I’ve been living without self-consciousness. I’m almost well. But something is missing. What? I do ugly things, for I am full of pettiness and malice which leap, from time to time, out of their hiding place. I am very weak. The least change in my life kills all self-consciousness; it is as if I become drunk, entirely without will. I have caprices in place of will.

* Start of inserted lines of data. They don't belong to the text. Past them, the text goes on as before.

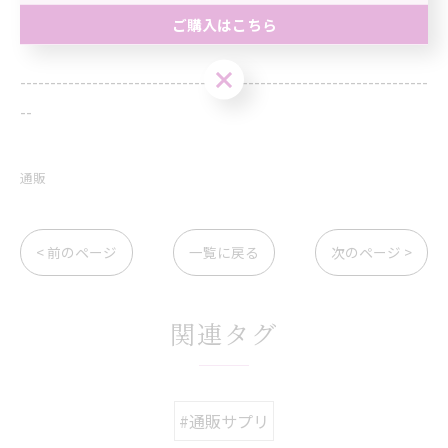
通販にてお気軽に頻尿ケア
ご購入はこちら
ご購入はこちら
--------------------------------------------------------------------
--
通販
< 前のページ
一覧に戻る
次のページ >
関連タグ
#通販サプリ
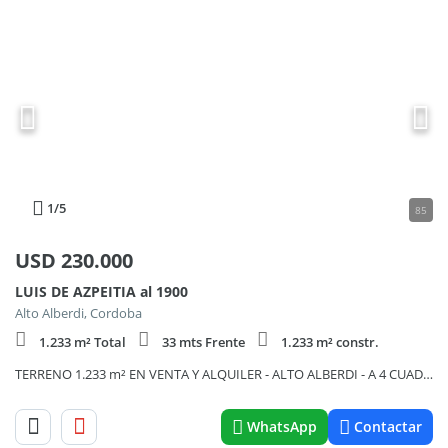
1
/5
85
USD
230.000
LUIS DE AZPEITIA al 1900
Alto Alberdi, Cordoba
1.233 m² Total
33 mts Frente
1.233 m² constr.
TERRENO 1.233 m² EN VENTA Y ALQUILER - ALTO ALBERDI - A 4 CUADRAS SHOPPING
WhatsApp
Contactar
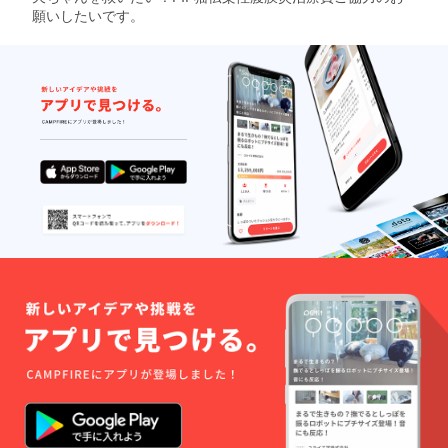
願いしたいです。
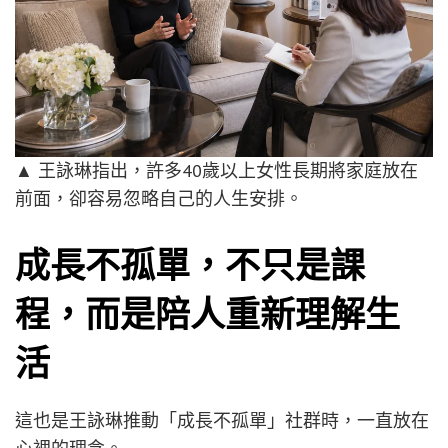
▲
王詠琳指出，許多40歲以上女性長期將家庭放在
前面，卻容易忽略自己的人生安排。
成長不孤單，不只是課
程，而是陪人重新理解生
活
這也是王詠琳推動「成長不孤單」社群時，一直放在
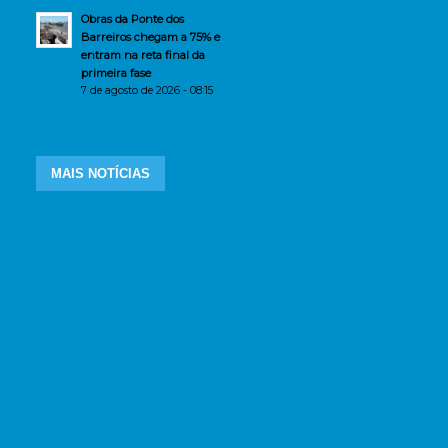
Obras da Ponte dos
Barreiros chegam a 75% e
entram na reta final da
primeira fase
7 de agosto de 2026 - 08:15
MAIS NOTÍCIAS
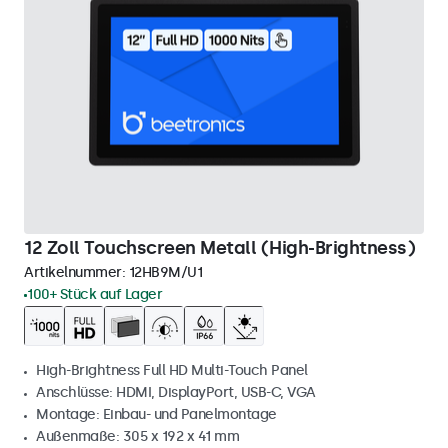
12 Zoll Touchscreen Metall (High-Brightness)
Artikelnummer:
12HB9M/U1
100+ Stück auf Lager
High-Brightness Full HD Multi-Touch Panel
Anschlüsse: HDMI, DisplayPort, USB-C, VGA
Montage: Einbau- und Panelmontage
Außenmaße: 305 x 192 x 41 mm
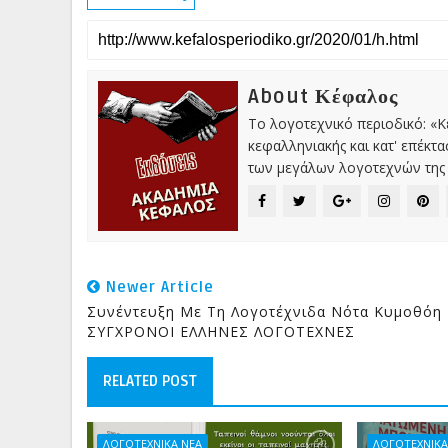
About Κέφαλος
Το λογοτεχνικό περιοδικό: «
κεφαλληνιακής και κατ' επέκτ
των μεγάλων λογοτεχνών της 
Newer Article
Συνέντευξη Με Τη Λογοτέχνιδα Νότα Κυμοθόη 
ΣΥΓΧΡΟΝΟΙ ΕΛΛΗΝΕΣ ΛΟΓΟΤΕΧΝΕΣ
RELATED POST
ΛΟΓΟΤΕΧΝΙΚΑ ΝΕΑ
ΛΟΓΟΤΕΧΝΙΚΑ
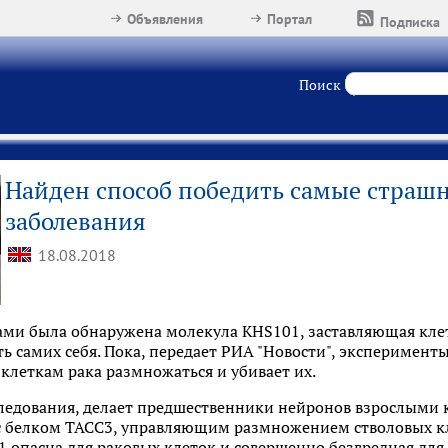
Объявления
Портал
Подписка
Поиск
Найден способ победить самые страш
заболевания
18.08.2018
ми была обнаружена молекула KHS101, заставляющая кле
ь самих себя. Пока, передает РИА "Новости", эксперимент
 клеткам рака размножаться и убивает их.
следования, делает предшественники нейронов взрослыми 
с белком TACC3, управляющим размножением стволовых кл
1 опасна для раковых клеток и совершенно безвредная для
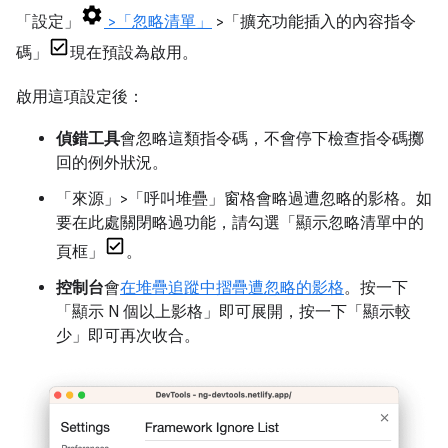
「設定」
>「忽略清單」
>「擴充功能插入的內容指令
碼」
現在預設為啟用。
啟用這項設定後：
偵錯工具
會忽略這類指令碼，不會停下檢查指令碼擲
回的例外狀況。
「來源」>「呼叫堆疊」窗格會略過遭忽略的影格。
如
要在此處關閉略過功能，請勾選「顯示忽略清單中的
頁框」
。
控制台
會
在堆疊追蹤中摺疊遭忽略的影格
。按一下
「顯示 N 個以上影格」
即可展開，按一下「顯示較
少」
即可再次收合。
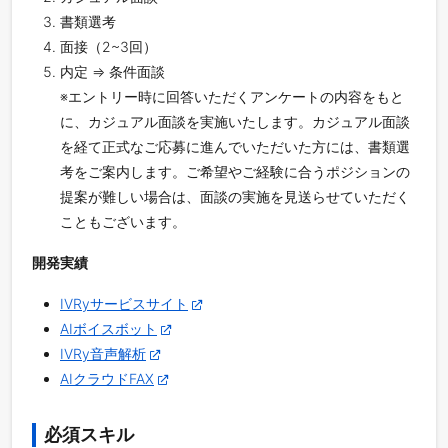
書類選考
面接（2~3回）
内定 ⇒ 条件面談
※エントリー時に回答いただくアンケートの内容をもと
に、カジュアル面談を実施いたします。カジュアル面談
を経て正式なご応募に進んでいただいた方には、書類選
考をご案内します。ご希望やご経験に合うポジションの
提案が難しい場合は、面談の実施を見送らせていただく
こともございます。
開発実績
IVRyサービスサイト
AIボイスボット
IVRy音声解析
AIクラウドFAX
必須スキル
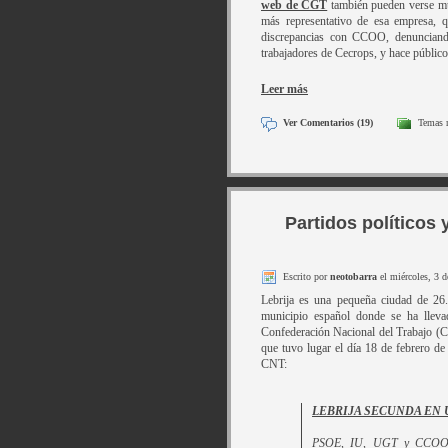
web de CGT
también pueden verse much
más representativo de esa empresa
discrepancias con CCOO, denunciando
trabajadores de Cecrops, y hace públic
Leer más
Ver Comentarios (19)
Temas 
Partidos políticos
Escrito por
neotobarra
el miércoles, 3 
Lebrija es una pequeña ciudad de 26.
municipio español donde se ha lleva
Confederación Nacional del Trabajo (CN
que tuvo lugar el día 18 de febrero de
CNT:
LEBRIJA SECUNDA EN U
PSOE, IU, UGT y CCOO se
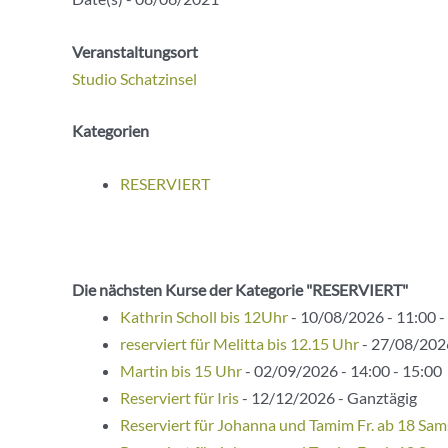
Veranstaltungsort
Studio Schatzinsel
Kategorien
RESERVIERT
Die nächsten Kurse der Kategorie "RESERVIERT"
Kathrin Scholl bis 12Uhr
- 10/08/2026 - 11:00 -
reserviert für Melitta bis 12.15 Uhr
- 27/08/2026
Martin bis 15 Uhr
- 02/09/2026 - 14:00 - 15:00
Reserviert für Iris
- 12/12/2026 - Ganztägig
Reserviert für Johanna und Tamim Fr. ab 18 Sam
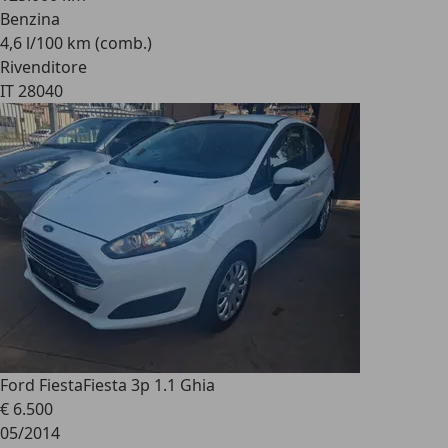
Benzina
4,6 l/100 km (comb.)
Rivenditore
IT 28040
Ford Fiesta
Fiesta 3p 1.1 Ghia
€ 6.500
05/2014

These present moments will, too, effect my future life. What am I doing? Borrowing books. That is bad, and yet it is [my] best. Am I not spinning around, like a malfunctioning machine? I am becoming idiotic. My speech--without mind. I can’t think--soon all manner of images will dance out, pestering me and following me about. I am supposedly apathetic towards people. A lie. I don’t want to be apathetic. But my apathy, my dead will, wants nothing.


And why am I not afraid in the face of nothing, and why am I ashamed of nothing? Do I speak only of myself--and not of some distance other, who is not concerned with me? I am a nest of illness and ugliness--which I am not afraid of? I am without fear, because calm and calming is--madness. She [madness] solves everything, liberates from anything. She caresses and cradles like a good mother. No, that’s not it. Things are not so light for me, I am not free. Rather, this is all some enduring intoxication.


An individual[ity] is, of course, frightened in the face of dissolution; I do not need to be afraid.* I am not. For me, there are no dangers. I am unworried, like the frog with its brain removed.**


I tell myself: these are symptoms of illness. You are sick--heal yourself, and not your ratiocinations.*** Must every sick man heal? Yes. Sick men profane life. Their psyche is rot.


So it was. Someone locked me in a circle. Did I draw the circle myself, am I drawing it?


By Moyshe Varshe

Translated by Corbin Allardice


*- In Varshe’s usage, as in contemporaneous sources, the word tsufalung denotes rotting, decaying, dissolution, collapsing, and so on. It is, for instance, used to translate bot Verfaulung [rotting] and Auflösung [dissolution] in the Communist Manifesto.

**- It is unclear if this is a specific textual allusion, or perhaps a broader reference to experiments involving dead frogs, perhaps specifically the ostensible animation of their bodies through electric shocks?

***- Khakire/חקירה, meaning “philosophical speculation.”